**HOW TO COMPLETE THIS TASK:** From the line containing "der kapitalistischen Zeit" to the last line of the records below, repeat every line exactly and add nothing else.

**Records excerpted from a collection:**

^^^^

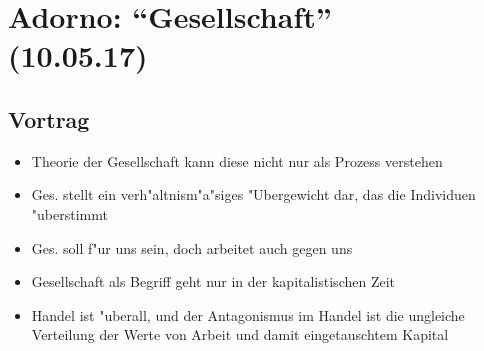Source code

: \documentclass[emulatestandardclasses]{scrartcl}
\begin{document}
\section{Adorno: "`Gesellschaft"'
\\(10.05.17)}

\subsection{Vortrag}

\begin{itemize}
  \item Theorie der Gesellschaft kann diese nicht nur als Prozess verstehen
  \item Ges. stellt ein verh"altnism"a"siges "Ubergewicht dar, das die Individuen "uberstimmt
  \item Ges. soll f"ur uns sein, doch arbeitet auch gegen uns
  \item Gesellschaft als Begriff geht nur in der kapitalistischen Zeit
  \item Handel ist "uberall, und der Antagonismus im Handel ist die ungleiche Verteilung der Werte von Arbeit und damit eingetauschtem Kapital
\end{itemize}










\newpage


\end{document}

^^^^

**TASK SOLUTION:**
  \item Gesellschaft als Begriff geht nur in der kapitalistischen Zeit
  \item Handel ist "uberall, und der Antagonismus im Handel ist die ungleiche Verteilung der Werte von Arbeit und damit eingetauschtem Kapital
\end{itemize}










\newpage


\end{document}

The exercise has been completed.